You are currently viewing “Sanctuary Cities” Ban Opposed By Tucson City Council
Credit: Keith J. Gardner
  • Post category:News

In a vote Wednesday, the Tucson City Council chose to oppose proposed Arizona legislation seeking to include a ban on “sanctuary cities” in the state constitution.

They argue the pair of initiatives serve only to energize the Republican base. Senate Concurrent Resolution 1007 and House Concurrent Resolution 2036 seek to incorporate language into the state constitution ensuring local cooperation with federal law enforcement.

However, Arizona already has a ban against sanctuary cities on the books. As a result of SB 1070, the state barred local jurisdictions to counter federal immigration enforcement measures. That bill passed in 2011, during the Obama presidency.

Now, President Trump’s platform includes immigration as a top concern. The focus proves politically effective, riling his base. Tucson Mayor Regina Romero believes the recent pushes in Arizona to fight against the concept of sanctuary cities are politically motivated. With SB 1070 already in effect, there is “zero need” for the inclusion of a ballot measure, Romero said in a statement.

Rather, the GOP can use the issue to rally support and drive their base to the polls.

Sanctuary Cities Oppose Specific Tactics

Police departments in Arizona have adopted policies counteracting some federal immigration enforcement. For example, the Tucson Police Department implemented policy refusing to use immigration status as a reason for traffic stops. Their policy also prohibits asking crime victims for immigration status when they seek help from law enforcement.

Many argue the federal policies subject Latinx communities to excessive and abrasive interrogation that amounts to systemic racism.

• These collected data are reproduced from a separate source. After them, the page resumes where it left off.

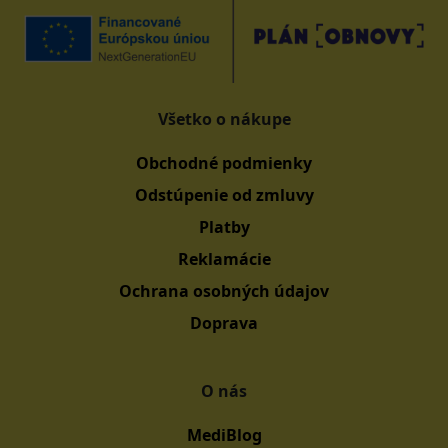
Všetko o nákupe
Obchodné podmienky
Odstúpenie od zmluvy
Platby
Reklamácie
Ochrana osobných údajov
Doprava
O nás
MediBlog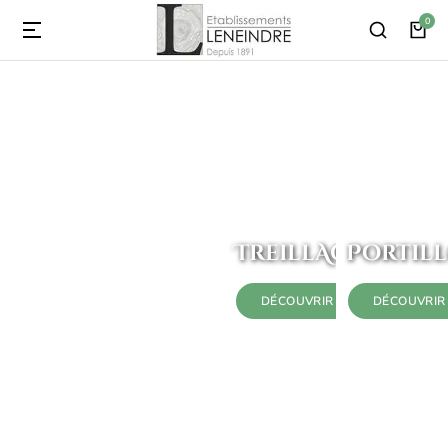
TreillAges
Portil
DÉCOUVRIR
DÉCOUVRIR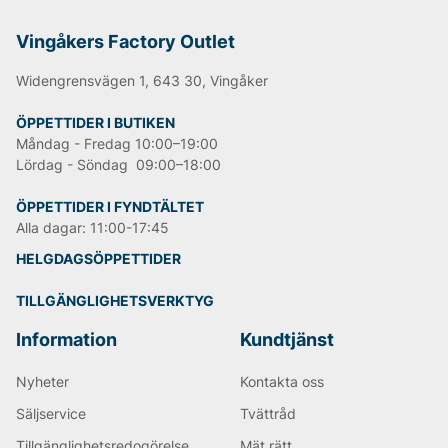
Andra populära varumärken:
Vingåkers Factory Outlet
Widengrensvägen 1, 643 30, Vingåker
LEE
NN07
ÖPPETTIDER I BUTIKEN
Björn Borg
Måndag - Fredag 10:00–19:00
Replay
Oscar Jacobson
Lördag - Söndag 09:00–18:00
ÖPPETTIDER I FYNDTÄLTET
Alla dagar: 11:00-17:45
HELGDAGSÖPPETTIDER
TILLGÄNGLIGHETSVERKTYG
Information
Kundtjänst
Nyheter
Kontakta oss
Säljservice
Tvättråd
Tillgänglighetsredogörelse
Mät rätt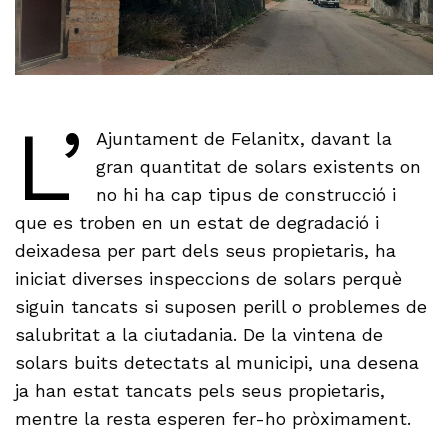
L’
Ajuntament de Felanitx, davant la
gran quantitat de solars existents on
no hi ha cap tipus de construcció i
que es troben en un estat de degradació i
deixadesa per part dels seus propietaris, ha
iniciat diverses inspeccions de solars perquè
siguin tancats si suposen perill o problemes de
salubritat a la ciutadania. De la vintena de
solars buits detectats al municipi, una desena
ja han estat tancats pels seus propietaris,
mentre la resta esperen fer-ho pròximament.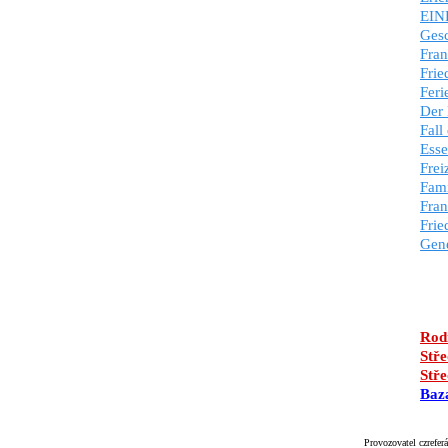
EIN
Gesc
Fran
Frie
Feri
Der 
Fall
Ess
Frei
Fami
Fran
Frie
Gene
Rodi
Stře
Stře
Baz
Provozovatel czreferá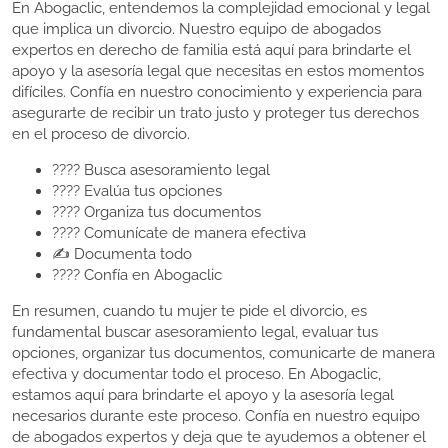
En Abogaclic, entendemos la complejidad emocional y legal
que implica un divorcio. Nuestro equipo de abogados
expertos en derecho de familia está aquí para brindarte el
apoyo y la asesoría legal que necesitas en estos momentos
difíciles. Confía en nuestro conocimiento y experiencia para
asegurarte de recibir un trato justo y proteger tus derechos
en el proceso de divorcio.
???? Busca asesoramiento legal
???? Evalúa tus opciones
???? Organiza tus documentos
???? Comunícate de manera efectiva
✍️ Documenta todo
???? Confía en Abogaclic
En resumen, cuando tu mujer te pide el divorcio, es
fundamental buscar asesoramiento legal, evaluar tus
opciones, organizar tus documentos, comunicarte de manera
efectiva y documentar todo el proceso. En Abogaclic,
estamos aquí para brindarte el apoyo y la asesoría legal
necesarios durante este proceso. Confía en nuestro equipo
de abogados expertos y deja que te ayudemos a obtener el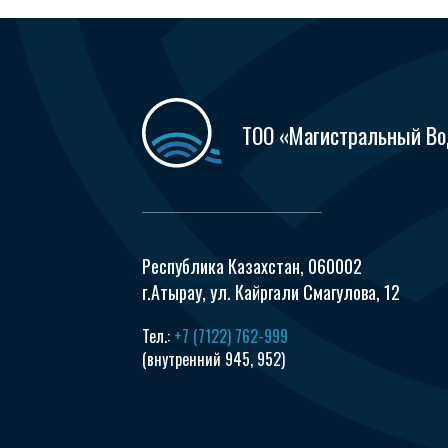
ТОО «Магистральный В
Республика Казахстан, 060002
г.Атырау, ул. Кайргали Смагулова, 12
Тел.:
+7 (7122) 762-999
(внутренний 945, 952)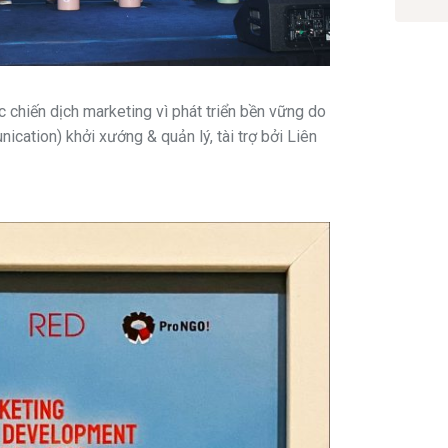
 chiến dịch marketing vì phát triển bền vững do
cation) khởi xướng & quản lý, tài trợ bởi Liên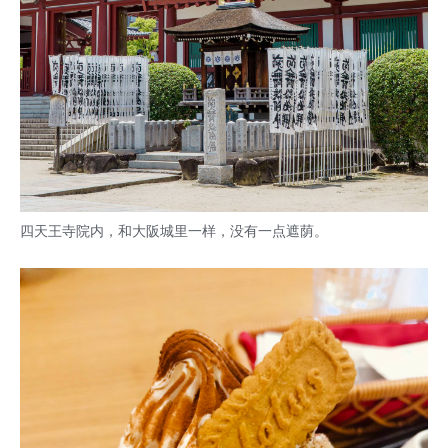
四天王寺院内，和大阪城里一样，没有一点遮荫。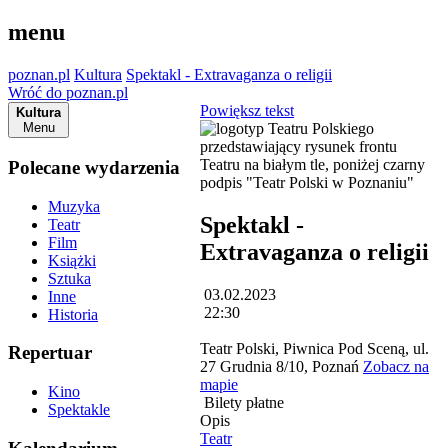
menu
poznan.pl
Kultura
Spektakl - Extravaganza o religii
Wróć do poznan.pl
Powiększ tekst
Kultura
Menu
Polecane wydarzenia
Muzyka
Spektakl -
Teatr
Film
Extravaganza o religii
Książki
Sztuka
03.02.2023
Inne
22:30
Historia
Teatr Polski, Piwnica Pod Sceną, ul.
Repertuar
27 Grudnia 8/10, Poznań
Zobacz na
mapie
Kino
Bilety płatne
Spektakle
Opis
Teatr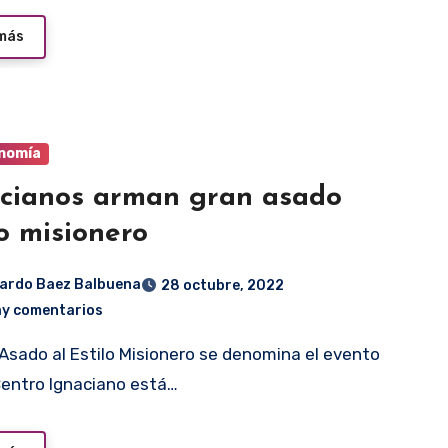
 más
nomía
cianos arman gran asado
lo misionero
ardo Baez Balbuena
28 octubre, 2022
ay comentarios
Centro Ignaciano está…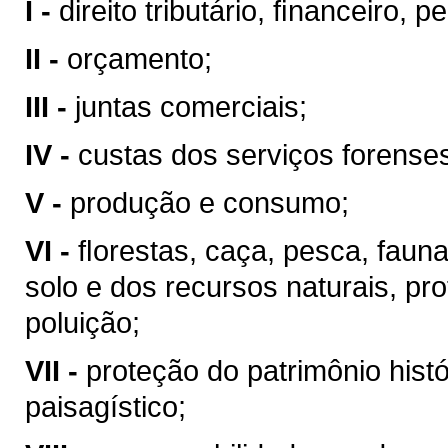
I -
direito tributário, ﬁnanceiro, 
II -
orçamento;
III -
juntas comerciais;
IV -
custas dos serviços forense
V -
produção e consumo;
VI -
ﬂorestas, caça, pesca, faun
solo e dos recursos naturais, pr
poluição;
VII -
proteção do patrimônio históri
paisagístico;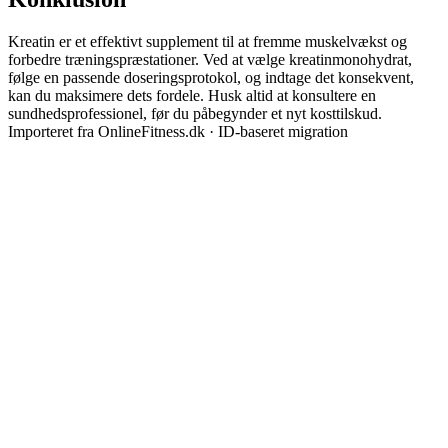
Kreatin er et effektivt supplement til at fremme muskelvækst og
forbedre træningspræstationer. Ved at vælge kreatinmonohydrat,
følge en passende doseringsprotokol, og indtage det konsekvent,
kan du maksimere dets fordele. Husk altid at konsultere en
sundhedsprofessionel, før du påbegynder et nyt kosttilskud.
Importeret fra OnlineFitness.dk · ID-baseret migration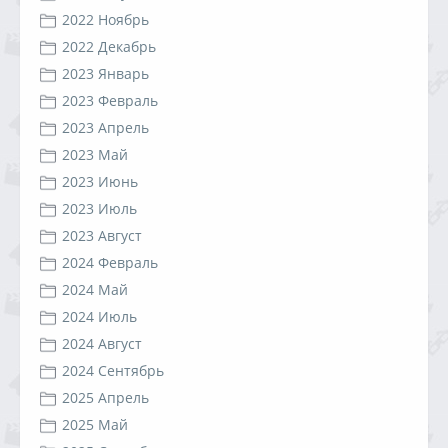
2022 Ноябрь
2022 Декабрь
2023 Январь
2023 Февраль
2023 Апрель
2023 Май
2023 Июнь
2023 Июль
2023 Август
2024 Февраль
2024 Май
2024 Июль
2024 Август
2024 Сентябрь
2025 Апрель
2025 Май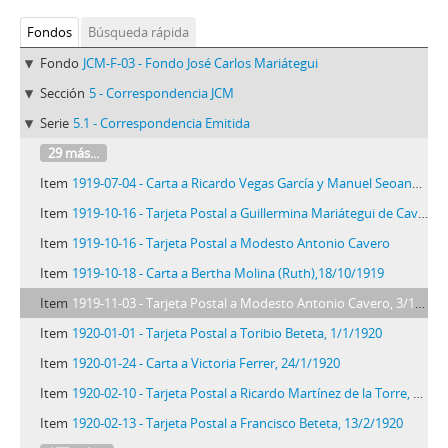
Fondos
Búsqueda rápida
Fondo
JCM-F-03 - Fondo José Carlos Mariátegui
Sección
5 - Correspondencia JCM
Serie
5.1 - Correspondencia Emitida
29 más...
Item
1919-07-04 - Carta a Ricardo Vegas García y Manuel Seoane, 4/7/1919
Item
1919-10-16 - Tarjeta Postal a Guillermina Mariátegui de Cavero, 16/10/1919
Item
1919-10-16 - Tarjeta Postal a Modesto Antonio Cavero
Item
1919-10-18 - Carta a Bertha Molina (Ruth),18/10/1919
Item
1919-11-03 - Tarjeta Postal a Modesto Antonio Cavero, 3/11/1919
Item
1920-01-01 - Tarjeta Postal a Toribio Beteta, 1/1/1920
Item
1920-01-24 - Carta a Victoria Ferrer, 24/1/1920
Item
1920-02-10 - Tarjeta Postal a Ricardo Martínez de la Torre, 10/2/1920
Item
1920-02-13 - Tarjeta Postal a Francisco Beteta, 13/2/1920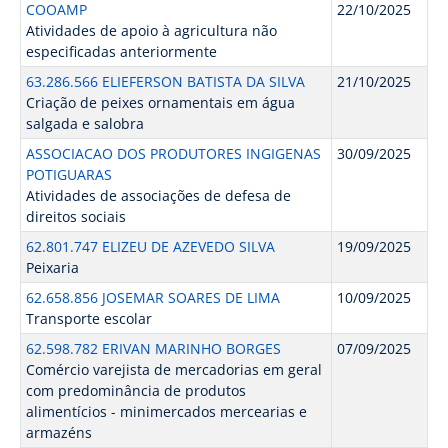
COOAMP
22/10/2025
Atividades de apoio à agricultura não
especificadas anteriormente
63.286.566 ELIEFERSON BATISTA DA SILVA
21/10/2025
Criação de peixes ornamentais em água
salgada e salobra
ASSOCIACAO DOS PRODUTORES INGIGENAS
30/09/2025
POTIGUARAS
Atividades de associações de defesa de
direitos sociais
62.801.747 ELIZEU DE AZEVEDO SILVA
19/09/2025
Peixaria
62.658.856 JOSEMAR SOARES DE LIMA
10/09/2025
Transporte escolar
62.598.782 ERIVAN MARINHO BORGES
07/09/2025
Comércio varejista de mercadorias em geral
com predominância de produtos
alimentícios - minimercados mercearias e
armazéns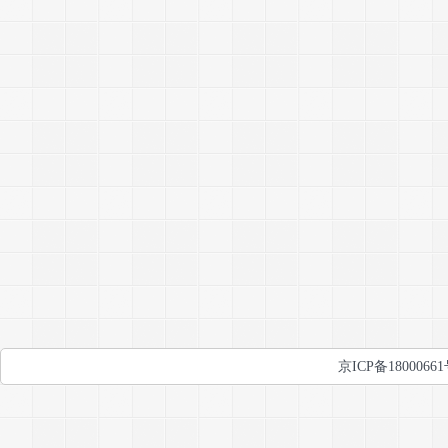
京ICP备1800066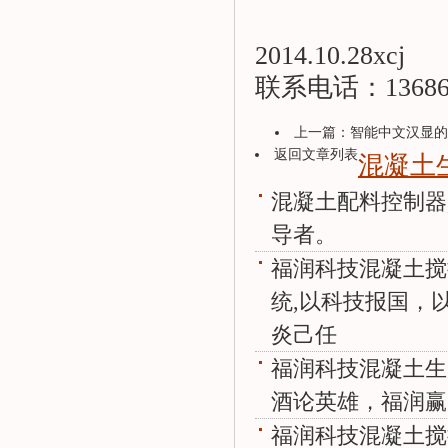
2014.10.28xcj
联系电话：136865
上一篇：
智能中文汉显的福
返回文章列表
混凝土
混凝土配料控制器
导者。
福润科技混凝土搅
统,以科技报国，
炎己任
福润科技混凝土生
酒论英雄，福润赢
福润科技混凝土搅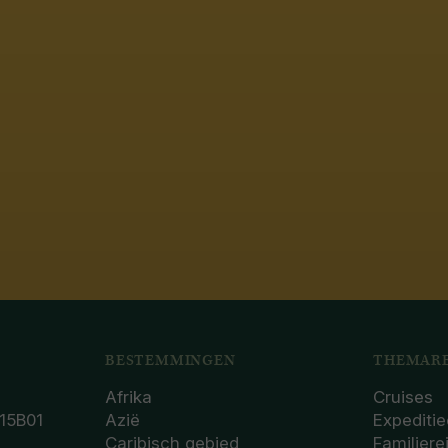
BESTEMMINGEN
THEMARE
Afrika
Cruises
15B01
Azië
Expeditie
Caribisch gebied
Familiere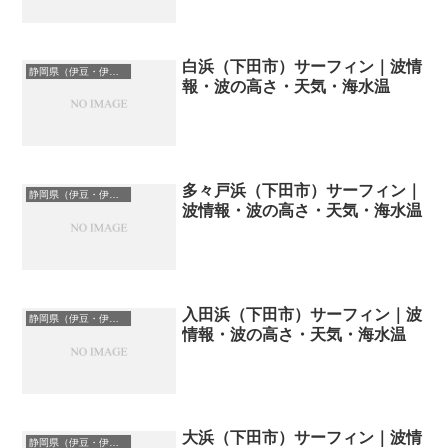
白浜（下田市）サーフィン｜波情
静岡県（伊豆・伊東）のサーフィン波情報・ポイント・スポット一覧
報・波の高さ・天気・海水温
多々戸浜（下田市）サーフィン｜
静岡県（伊豆・伊東）のサーフィン波情報・ポイント・スポット一覧
波情報・波の高さ・天気・海水温
入田浜（下田市）サーフィン｜波
静岡県（伊豆・伊東）のサーフィン波情報・ポイント・スポット一覧
情報・波の高さ・天気・海水温
大浜（下田市）サーフィン｜波情
静岡県（伊豆・伊東）のサーフィン波情報・ポイント・スポット一覧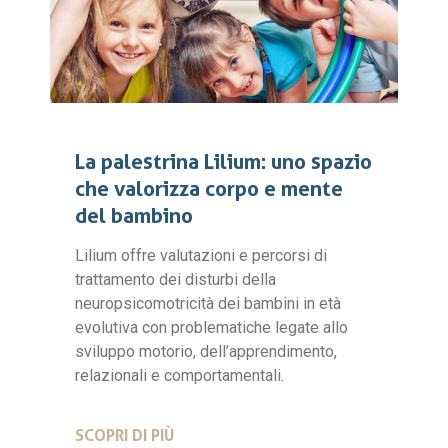
La palestrina Lilium: uno spazio
che valorizza corpo e mente
del bambino
Lilium offre valutazioni e percorsi di
trattamento dei disturbi della
neuropsicomotricità dei bambini in età
evolutiva con problematiche legate allo
sviluppo motorio, dell’apprendimento,
relazionali e comportamentali.
SCOPRI DI PIÙ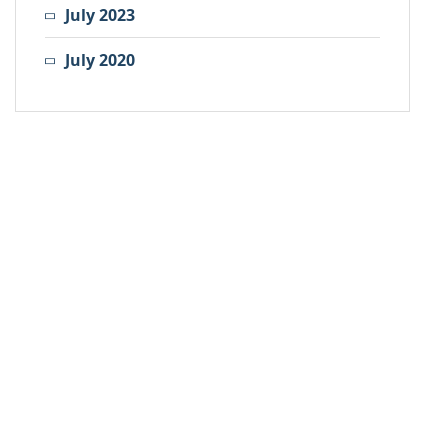
July 2023
July 2020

Tucson PD still reports to federal authorities when they encounter an individual lacking citizenship documentation. They merely refuse to use their authority to hunt for individuals lacking papers in situations entirely unrelated.

Still, the GOP led state legislature forges ahead with their ballot proposal. Last week, the Senate resolution passed out of committee. A hearing for the House resolution is scheduled for Friday.